_THE TASK_: Skipping all images, output the listing word for word.

_EXERCISE INPUTS_:
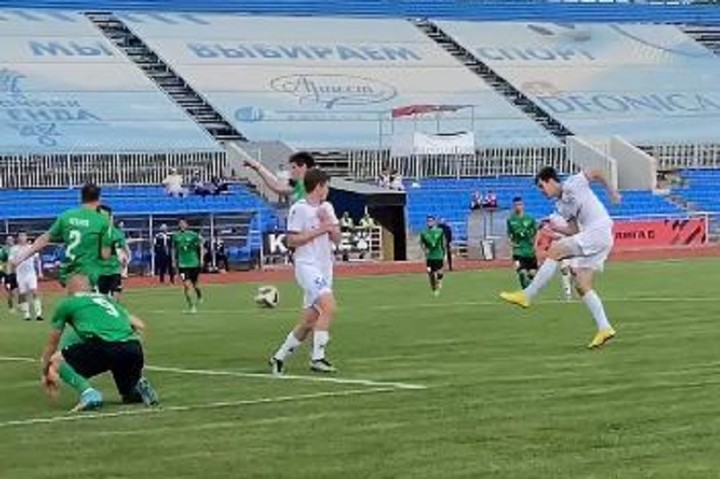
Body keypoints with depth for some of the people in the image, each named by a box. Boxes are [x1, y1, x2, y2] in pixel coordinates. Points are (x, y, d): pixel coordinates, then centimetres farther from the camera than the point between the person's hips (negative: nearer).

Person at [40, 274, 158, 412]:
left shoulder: (66, 304, 22)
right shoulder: (107, 299, 33)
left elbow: (52, 344, 31)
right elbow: (139, 325, 32)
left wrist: (46, 373, 44)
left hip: (102, 346, -5)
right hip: (133, 348, 5)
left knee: (57, 362, 13)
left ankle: (88, 393, -9)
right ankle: (139, 386, -3)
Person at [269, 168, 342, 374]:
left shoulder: (327, 208, 14)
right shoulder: (299, 209, -7)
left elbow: (337, 238, 12)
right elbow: (291, 241, -10)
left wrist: (329, 224, -6)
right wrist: (318, 230, -14)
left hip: (324, 268, 8)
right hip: (308, 266, -8)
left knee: (309, 320, 7)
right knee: (329, 306, -25)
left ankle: (280, 357, 20)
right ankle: (317, 358, -21)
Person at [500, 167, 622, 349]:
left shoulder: (572, 184, -1)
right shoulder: (561, 206, 19)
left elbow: (596, 174, 7)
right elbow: (575, 232, 18)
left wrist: (611, 191, 10)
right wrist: (555, 228, 3)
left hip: (600, 231, -9)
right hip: (589, 235, 9)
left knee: (555, 250, -16)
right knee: (582, 286, 1)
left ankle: (527, 295, -14)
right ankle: (604, 328, 0)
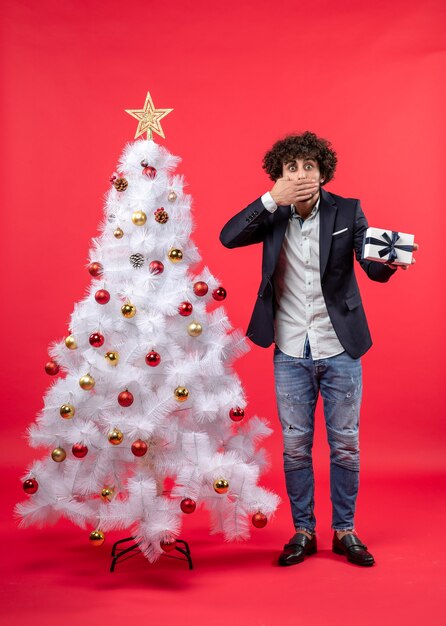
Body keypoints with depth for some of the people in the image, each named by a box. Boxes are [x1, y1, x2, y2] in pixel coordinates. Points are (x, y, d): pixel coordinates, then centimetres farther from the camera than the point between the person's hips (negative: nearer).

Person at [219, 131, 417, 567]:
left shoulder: (347, 211, -3)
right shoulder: (273, 216, 2)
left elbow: (372, 268, -12)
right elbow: (228, 238, -12)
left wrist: (389, 261, -36)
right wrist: (272, 200, -21)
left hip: (340, 350, -1)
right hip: (290, 352, 1)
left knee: (345, 444, 9)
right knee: (295, 447, 9)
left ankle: (345, 531, 26)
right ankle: (303, 532, 25)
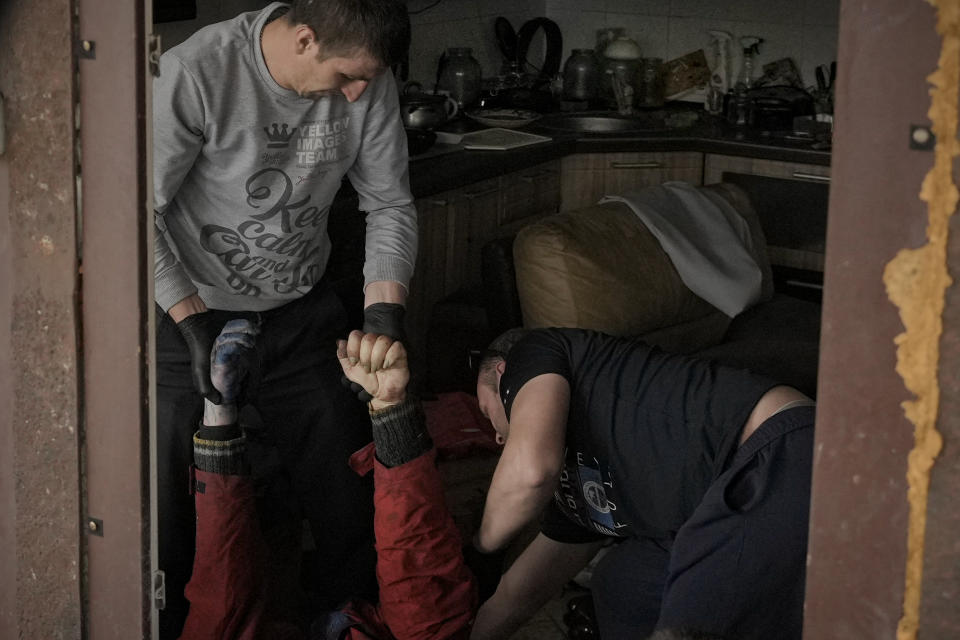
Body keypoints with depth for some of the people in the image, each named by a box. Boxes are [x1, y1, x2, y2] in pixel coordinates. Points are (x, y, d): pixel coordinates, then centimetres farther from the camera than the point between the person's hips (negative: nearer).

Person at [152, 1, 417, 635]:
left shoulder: (367, 81, -12)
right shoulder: (194, 75, -27)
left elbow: (390, 205, -2)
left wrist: (384, 310, -15)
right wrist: (193, 322, -25)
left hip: (301, 314, 4)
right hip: (191, 314, -4)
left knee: (350, 489, 8)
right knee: (172, 507, 3)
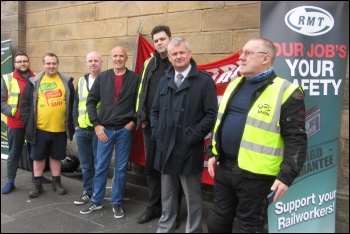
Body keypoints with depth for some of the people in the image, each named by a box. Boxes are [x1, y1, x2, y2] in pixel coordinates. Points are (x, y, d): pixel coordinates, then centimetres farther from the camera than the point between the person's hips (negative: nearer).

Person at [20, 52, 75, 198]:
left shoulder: (67, 81, 4)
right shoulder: (34, 82, 2)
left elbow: (73, 103, 6)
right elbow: (25, 103, 4)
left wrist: (72, 122, 1)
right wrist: (27, 121, -4)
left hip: (60, 129, 0)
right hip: (39, 128, 0)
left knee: (56, 157, 13)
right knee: (38, 157, 11)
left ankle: (56, 182, 27)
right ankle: (37, 184, 24)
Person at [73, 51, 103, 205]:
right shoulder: (81, 81, 14)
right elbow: (76, 104, 16)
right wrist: (76, 124, 8)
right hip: (82, 130, 5)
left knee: (98, 164, 4)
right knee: (85, 164, 13)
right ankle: (87, 192, 26)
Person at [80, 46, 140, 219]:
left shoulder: (135, 78, -1)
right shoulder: (102, 77, 4)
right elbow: (91, 101, 5)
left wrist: (134, 121, -6)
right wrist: (96, 124, -2)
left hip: (125, 130, -1)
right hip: (105, 129, 2)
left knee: (121, 168, 8)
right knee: (100, 167, 10)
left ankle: (116, 202, 22)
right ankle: (96, 200, 26)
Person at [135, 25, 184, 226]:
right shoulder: (150, 63, 13)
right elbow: (142, 91, 14)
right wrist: (142, 117, 5)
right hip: (150, 125, 5)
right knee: (151, 167, 13)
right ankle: (154, 207, 29)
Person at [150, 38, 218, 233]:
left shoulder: (204, 80, -6)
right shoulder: (165, 81, 13)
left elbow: (211, 114, -11)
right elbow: (155, 110, 17)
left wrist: (193, 137, -15)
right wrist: (157, 132, 3)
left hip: (189, 150, -5)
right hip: (166, 148, 6)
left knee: (193, 198, 9)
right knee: (167, 196, 19)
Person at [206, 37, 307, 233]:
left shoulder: (286, 92, -12)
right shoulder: (235, 85, 10)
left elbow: (296, 138, -14)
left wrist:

_WRITTEN RESPONSE_:
Body keypoints with depth for some of the people in the image, each named by a box. Boxes are [x1, y1, x2, y2] in pixel coordinates. Points are (x, y, d): pixel coordinates, then centimetres farther from the camera than the point between the person's hips (negative: nearer).

Person at [40, 274, 158, 412]:
left shoulder: (66, 304, 22)
right shoulder: (107, 299, 33)
left elbow: (52, 344, 31)
right elbow: (139, 325, 32)
left wrist: (46, 373, 44)
left hip: (102, 346, -5)
right hip: (133, 348, 5)
left knee: (57, 362, 13)
left ankle: (88, 393, -9)
right ankle: (139, 386, -3)
Person at [269, 168, 342, 374]:
left shoulder: (327, 208, 14)
right shoulder: (299, 209, -7)
left elbow: (337, 238, 12)
right elbow: (291, 241, -10)
left wrist: (329, 224, -6)
right wrist: (318, 230, -14)
left hip: (324, 268, 8)
right hip: (308, 266, -8)
left knee: (309, 320, 7)
right knee: (329, 306, -25)
left ankle: (280, 357, 20)
right ankle: (317, 358, -21)
Person at [500, 167, 622, 349]:
left shoulder: (572, 184, -1)
right shoulder: (561, 206, 19)
left elbow: (596, 174, 7)
right elbow: (575, 232, 18)
left wrist: (611, 191, 10)
right wrist: (555, 228, 3)
left hip: (600, 231, -9)
right hip: (589, 235, 9)
left knee: (555, 250, -16)
right knee: (582, 286, 1)
left ankle: (527, 295, -14)
right ankle: (604, 328, 0)
Body keypoints with depth for some of the people in the image, each named by a box. Boxes are [x1, y1, x2, y2] in pixel coordinates. Points are (x, y, d): pixel coordinates, then centimetres farther from the camera than the point between the person's hips (negative: nearer).

Person at [219, 131, 417, 567]:
left shoulder: (347, 211, -3)
right shoulder: (273, 216, 2)
left elbow: (372, 268, -12)
right elbow: (228, 238, -12)
left wrist: (389, 261, -36)
right wrist: (272, 200, -21)
left hip: (340, 350, -1)
right hip: (290, 352, 1)
left knee: (345, 444, 9)
right knee: (295, 447, 9)
left ankle: (345, 531, 26)
right ankle: (303, 532, 25)
Body keypoints with depth for some of the people in the image, each named by a box. Boxes are [x1, y1, x2, y2] in pixel coordinates. Points are (x, y, d): pixel coordinates, then centimetres farther from the camera than the point between the person's hips (negative: nearer).

Person at [152, 1, 417, 635]:
left shoulder: (367, 81, -12)
right shoulder: (194, 75, -27)
left elbow: (390, 205, -2)
left wrist: (384, 310, -15)
right wrist: (193, 322, -25)
left hip: (301, 314, 4)
right hip: (191, 314, -4)
left knee: (350, 489, 8)
right knee: (172, 507, 3)
Body keypoints with depth for some of the people in the image, each named by a box. Boxes are [x1, y1, x2, y2] in pixel coordinates. Points are (x, y, d): pixel coordinates, then centimetres farther from the camera than the point between the person's hips (negative: nearer).

Person at [20, 52, 75, 198]:
left shoulder: (67, 81, 4)
right shoulder: (34, 82, 2)
left elbow: (73, 103, 6)
right elbow: (25, 103, 4)
left wrist: (72, 122, 1)
right wrist: (27, 121, -4)
left hip: (60, 129, 0)
right hip: (39, 128, 0)
left knee: (56, 157, 13)
right knee: (38, 157, 11)
left ankle: (56, 182, 27)
right ankle: (37, 184, 24)
Person at [73, 51, 103, 205]:
right shoulder: (81, 81, 14)
right elbow: (76, 104, 16)
right wrist: (76, 124, 8)
right hip: (82, 130, 5)
left knee: (98, 164, 4)
right knee: (85, 164, 13)
right ankle: (87, 192, 26)
Person at [80, 46, 140, 219]:
left shoulder: (135, 78, -1)
right shoulder: (102, 77, 4)
right elbow: (91, 101, 5)
left wrist: (134, 121, -6)
right wrist: (96, 124, -2)
left hip: (125, 130, -1)
right hip: (105, 129, 2)
left knee: (121, 168, 8)
right knee: (100, 167, 10)
left ankle: (116, 202, 22)
right ankle: (96, 200, 26)
Person at [135, 25, 184, 226]:
right shoulder: (150, 63, 13)
right elbow: (142, 91, 14)
right wrist: (142, 117, 5)
right hip: (150, 125, 5)
right knee: (151, 167, 13)
right ankle: (154, 207, 29)
Person at [150, 38, 218, 233]:
left shoulder: (204, 80, -6)
right shoulder: (165, 81, 13)
left elbow: (211, 114, -11)
right elbow: (155, 110, 17)
left wrist: (193, 137, -15)
right wrist: (157, 132, 3)
left hip: (189, 150, -5)
right hip: (166, 148, 6)
left knee: (193, 198, 9)
right knee: (167, 196, 19)
Person at [206, 37, 307, 233]:
left shoulder: (286, 92, -12)
right shoulder: (235, 85, 10)
left elbow: (296, 138, -14)
left wrist:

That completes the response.